CONSIGNES >>
a) Dans le texte sur le loup dans le Charolais, relevez chaque matériel mis à disposition des éleveurs grâce aux crédits d'urgence, avec sa quantité.
b) Dans le texte sur le loup dans le Charolais, reprenez tout le passage depuis "Le comité départemental" jusqu'à "protéger ses troupeaux.", en remplaçant "clôtures électrifiées" par "barrières électrifiées".

═══ TEXTE D'ÉTUDE ═══

Le comité départemental de suivi du loup s’est réuni le 9 décembre dernier pour dresser le bilan des attaques survenues dans le Charolais entre les mois de juin et novembre cette année et pour échanger sur les enseignements tirés et les suites à donner.

Se préparer au prochain
L’acquisition et l’entretien de chiens de protection, l’achat de clôtures électrifiées pourront ainsi être subventionnés à hauteur de 80 %. Chaque éleveur est invité à déposer un dossier de demande pour protéger ses troupeaux.

L’objectif de ce comité « Loup » est le partage d’informations en vue d’échanger sur les mesures à mettre en place et de proposer un projet de cerclage annuel. De nombreux acteurs (lire encadré) étaient ainsi présents en visioconférence le 9 décembre.
Tout d’abord pour faire un rapide bilan de ce retour du loup dans le Charolais notamment. Officiellement, entre le 25 juin et le 13 novembre, le loup a attaqué 41 fois. Il a sévi chez 26 éleveurs, tuant ainsi 150 ovins et en blessant 55 autres. La DDT de Saône-et-Loire a rappelé l’historique des actions réalisées (mise en place des moyens de protection, obtention des tirs de défense simple, etc.) et a fait un point sur les indemnisations. Sur les 40 dossiers indemnisables, 35 ont été envoyés à l’ASP (agence de service et de paiement) pour paiement. Les cinq autres sont en attente de traitement. Des indemnisations, loin d’être suffisantes, mais qui ont été rendues possibles par le respect des règles du plan « Loup » national.
La DDT de Saône-et-Loire rappelait à ce propos toutes les actions des acteurs initiées et poussées par la section ovine de la FDSEA. D’abord, ce sont près de 62.000 € de crédits d’urgence qui ont été débloqués pour mettre à disposition du matériel à 29 éleveurs. Cela représente 25 km de filets électrifiés, 66 électrificateurs, 6 km de fils électriques et six effaroucheurs sonores et lumineux.

═══ JEU DE DONNÉES ═══

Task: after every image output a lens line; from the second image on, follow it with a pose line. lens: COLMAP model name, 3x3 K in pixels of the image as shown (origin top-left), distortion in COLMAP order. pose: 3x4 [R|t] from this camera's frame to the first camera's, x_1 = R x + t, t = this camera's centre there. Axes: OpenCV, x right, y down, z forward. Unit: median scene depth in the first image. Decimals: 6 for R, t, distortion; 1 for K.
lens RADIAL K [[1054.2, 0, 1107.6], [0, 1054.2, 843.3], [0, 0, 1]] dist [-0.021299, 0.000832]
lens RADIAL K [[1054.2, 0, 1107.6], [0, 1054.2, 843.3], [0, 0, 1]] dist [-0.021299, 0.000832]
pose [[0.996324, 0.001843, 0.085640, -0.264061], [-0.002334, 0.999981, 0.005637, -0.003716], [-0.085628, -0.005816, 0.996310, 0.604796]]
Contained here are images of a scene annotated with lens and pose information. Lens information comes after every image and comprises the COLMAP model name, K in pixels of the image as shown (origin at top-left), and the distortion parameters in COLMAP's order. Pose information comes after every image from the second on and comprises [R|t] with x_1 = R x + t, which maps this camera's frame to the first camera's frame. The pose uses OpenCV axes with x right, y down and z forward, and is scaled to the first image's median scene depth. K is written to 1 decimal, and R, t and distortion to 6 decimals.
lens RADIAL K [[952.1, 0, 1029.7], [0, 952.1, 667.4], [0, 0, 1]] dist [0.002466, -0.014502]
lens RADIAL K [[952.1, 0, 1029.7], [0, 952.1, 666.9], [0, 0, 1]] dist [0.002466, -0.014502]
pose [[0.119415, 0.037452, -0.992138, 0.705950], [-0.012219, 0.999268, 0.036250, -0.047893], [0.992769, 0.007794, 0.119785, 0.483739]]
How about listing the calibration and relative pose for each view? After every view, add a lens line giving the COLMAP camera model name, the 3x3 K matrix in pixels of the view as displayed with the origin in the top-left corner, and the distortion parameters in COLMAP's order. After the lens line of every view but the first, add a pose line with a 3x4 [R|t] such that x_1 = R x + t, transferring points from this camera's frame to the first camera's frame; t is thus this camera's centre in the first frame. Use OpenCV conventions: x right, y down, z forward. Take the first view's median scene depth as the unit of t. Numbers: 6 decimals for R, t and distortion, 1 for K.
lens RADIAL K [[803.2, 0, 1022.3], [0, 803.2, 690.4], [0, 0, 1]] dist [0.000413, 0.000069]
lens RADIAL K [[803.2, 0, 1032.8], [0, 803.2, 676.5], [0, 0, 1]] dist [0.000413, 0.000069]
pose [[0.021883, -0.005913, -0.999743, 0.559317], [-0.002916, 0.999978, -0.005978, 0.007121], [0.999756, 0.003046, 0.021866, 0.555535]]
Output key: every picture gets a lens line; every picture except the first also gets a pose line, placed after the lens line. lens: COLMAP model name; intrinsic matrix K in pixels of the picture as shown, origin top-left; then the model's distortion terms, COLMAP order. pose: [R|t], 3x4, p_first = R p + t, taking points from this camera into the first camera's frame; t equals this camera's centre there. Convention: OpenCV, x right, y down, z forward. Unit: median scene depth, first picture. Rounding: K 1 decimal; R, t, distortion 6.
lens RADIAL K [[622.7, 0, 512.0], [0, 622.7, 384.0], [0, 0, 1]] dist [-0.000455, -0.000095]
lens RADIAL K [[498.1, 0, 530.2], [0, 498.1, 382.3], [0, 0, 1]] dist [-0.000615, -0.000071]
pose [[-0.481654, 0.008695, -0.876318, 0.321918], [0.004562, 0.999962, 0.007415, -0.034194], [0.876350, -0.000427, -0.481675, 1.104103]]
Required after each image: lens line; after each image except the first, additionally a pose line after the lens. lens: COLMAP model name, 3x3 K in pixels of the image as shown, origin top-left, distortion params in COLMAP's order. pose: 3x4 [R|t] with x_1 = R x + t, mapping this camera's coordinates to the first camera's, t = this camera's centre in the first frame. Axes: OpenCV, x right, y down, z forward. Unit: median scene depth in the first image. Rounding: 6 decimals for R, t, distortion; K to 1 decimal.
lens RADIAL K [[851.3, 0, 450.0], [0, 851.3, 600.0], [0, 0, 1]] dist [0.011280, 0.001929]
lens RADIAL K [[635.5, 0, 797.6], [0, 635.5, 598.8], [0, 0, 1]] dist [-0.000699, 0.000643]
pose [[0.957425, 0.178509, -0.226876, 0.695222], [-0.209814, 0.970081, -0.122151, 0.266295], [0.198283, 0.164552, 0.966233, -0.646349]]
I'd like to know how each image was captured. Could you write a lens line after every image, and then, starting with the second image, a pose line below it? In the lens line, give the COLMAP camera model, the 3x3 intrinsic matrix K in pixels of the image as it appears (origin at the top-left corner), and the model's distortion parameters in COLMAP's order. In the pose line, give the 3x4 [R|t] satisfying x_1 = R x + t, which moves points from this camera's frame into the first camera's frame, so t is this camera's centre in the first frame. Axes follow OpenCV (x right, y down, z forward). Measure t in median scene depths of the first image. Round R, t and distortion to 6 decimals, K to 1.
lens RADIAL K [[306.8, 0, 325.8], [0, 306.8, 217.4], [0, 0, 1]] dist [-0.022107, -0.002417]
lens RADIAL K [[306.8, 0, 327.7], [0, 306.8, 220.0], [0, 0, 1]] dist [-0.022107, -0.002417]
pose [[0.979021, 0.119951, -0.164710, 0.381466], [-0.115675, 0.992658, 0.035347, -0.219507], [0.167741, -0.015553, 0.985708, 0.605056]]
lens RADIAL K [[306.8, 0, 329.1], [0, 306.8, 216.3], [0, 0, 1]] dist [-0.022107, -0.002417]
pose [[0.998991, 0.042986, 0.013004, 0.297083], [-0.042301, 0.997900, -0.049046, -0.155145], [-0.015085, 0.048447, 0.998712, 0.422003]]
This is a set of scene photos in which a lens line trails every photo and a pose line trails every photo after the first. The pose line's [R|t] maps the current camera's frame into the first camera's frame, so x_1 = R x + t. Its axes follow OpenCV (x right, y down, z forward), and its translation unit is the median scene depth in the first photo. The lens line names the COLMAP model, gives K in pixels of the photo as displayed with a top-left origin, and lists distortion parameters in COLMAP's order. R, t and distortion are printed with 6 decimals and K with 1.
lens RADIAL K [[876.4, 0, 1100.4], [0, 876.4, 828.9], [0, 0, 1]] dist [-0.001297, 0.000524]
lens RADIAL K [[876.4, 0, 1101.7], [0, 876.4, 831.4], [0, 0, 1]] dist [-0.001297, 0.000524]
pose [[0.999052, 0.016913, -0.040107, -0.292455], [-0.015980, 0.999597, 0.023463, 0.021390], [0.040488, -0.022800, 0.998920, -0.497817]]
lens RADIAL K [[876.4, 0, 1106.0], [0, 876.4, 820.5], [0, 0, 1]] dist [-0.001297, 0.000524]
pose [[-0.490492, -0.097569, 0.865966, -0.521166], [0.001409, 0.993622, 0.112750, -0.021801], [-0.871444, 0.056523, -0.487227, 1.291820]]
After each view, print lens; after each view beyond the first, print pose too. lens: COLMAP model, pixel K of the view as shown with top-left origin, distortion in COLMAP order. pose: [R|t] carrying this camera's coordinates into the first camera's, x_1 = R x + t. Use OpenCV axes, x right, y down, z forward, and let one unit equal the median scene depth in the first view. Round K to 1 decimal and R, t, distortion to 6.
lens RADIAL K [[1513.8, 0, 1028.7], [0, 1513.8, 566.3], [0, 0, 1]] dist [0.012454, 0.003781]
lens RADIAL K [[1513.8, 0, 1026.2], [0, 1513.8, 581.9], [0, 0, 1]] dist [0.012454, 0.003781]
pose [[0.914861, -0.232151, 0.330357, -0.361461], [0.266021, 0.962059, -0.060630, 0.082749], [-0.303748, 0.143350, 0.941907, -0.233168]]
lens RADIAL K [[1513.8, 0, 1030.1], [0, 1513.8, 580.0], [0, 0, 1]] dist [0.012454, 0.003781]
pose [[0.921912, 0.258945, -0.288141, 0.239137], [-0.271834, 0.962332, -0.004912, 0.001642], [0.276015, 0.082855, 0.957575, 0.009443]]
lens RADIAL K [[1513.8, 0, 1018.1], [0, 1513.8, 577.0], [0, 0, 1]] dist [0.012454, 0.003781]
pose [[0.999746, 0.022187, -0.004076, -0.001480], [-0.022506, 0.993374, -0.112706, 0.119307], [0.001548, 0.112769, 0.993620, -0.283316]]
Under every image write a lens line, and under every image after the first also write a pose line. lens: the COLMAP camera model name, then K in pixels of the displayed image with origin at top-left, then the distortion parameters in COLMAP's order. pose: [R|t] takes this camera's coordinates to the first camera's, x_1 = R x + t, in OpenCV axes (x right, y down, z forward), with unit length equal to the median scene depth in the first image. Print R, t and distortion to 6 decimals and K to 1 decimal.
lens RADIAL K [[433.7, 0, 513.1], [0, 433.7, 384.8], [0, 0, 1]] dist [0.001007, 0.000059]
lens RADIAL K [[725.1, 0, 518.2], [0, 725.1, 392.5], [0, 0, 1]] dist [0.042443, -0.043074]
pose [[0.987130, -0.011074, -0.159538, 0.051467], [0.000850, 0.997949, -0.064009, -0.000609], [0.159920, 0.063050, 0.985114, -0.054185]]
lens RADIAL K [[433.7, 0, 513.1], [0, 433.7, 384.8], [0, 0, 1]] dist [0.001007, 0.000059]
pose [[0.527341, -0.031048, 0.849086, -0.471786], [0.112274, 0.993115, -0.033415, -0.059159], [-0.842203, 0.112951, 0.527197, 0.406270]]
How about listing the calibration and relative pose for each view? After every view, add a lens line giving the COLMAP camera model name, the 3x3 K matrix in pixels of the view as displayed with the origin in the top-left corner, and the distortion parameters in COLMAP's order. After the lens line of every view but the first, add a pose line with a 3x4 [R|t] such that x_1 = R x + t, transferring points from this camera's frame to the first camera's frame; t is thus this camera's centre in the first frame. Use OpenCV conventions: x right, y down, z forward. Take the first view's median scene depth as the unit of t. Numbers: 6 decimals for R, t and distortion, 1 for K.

═══

RÉPONSES AUX CONSIGNES >>
a)
- 25 km de filets électrifiés
- 66 électrificateurs
- 6 km de fils électriques
- six effaroucheurs sonores et lumineux

b)
Le comité départemental de suivi du loup s’est réuni le 9 décembre dernier pour dresser le bilan des attaques survenues dans le Charolais entre les mois de juin et novembre cette année et pour échanger sur les enseignements tirés et les suites à donner.

Se préparer au prochain
L’acquisition et l’entretien de chiens de protection, l’achat de barrières électrifiées pourront ainsi être subventionnés à hauteur de 80 %. Chaque éleveur est invité à déposer un dossier de demande pour protéger ses troupeaux.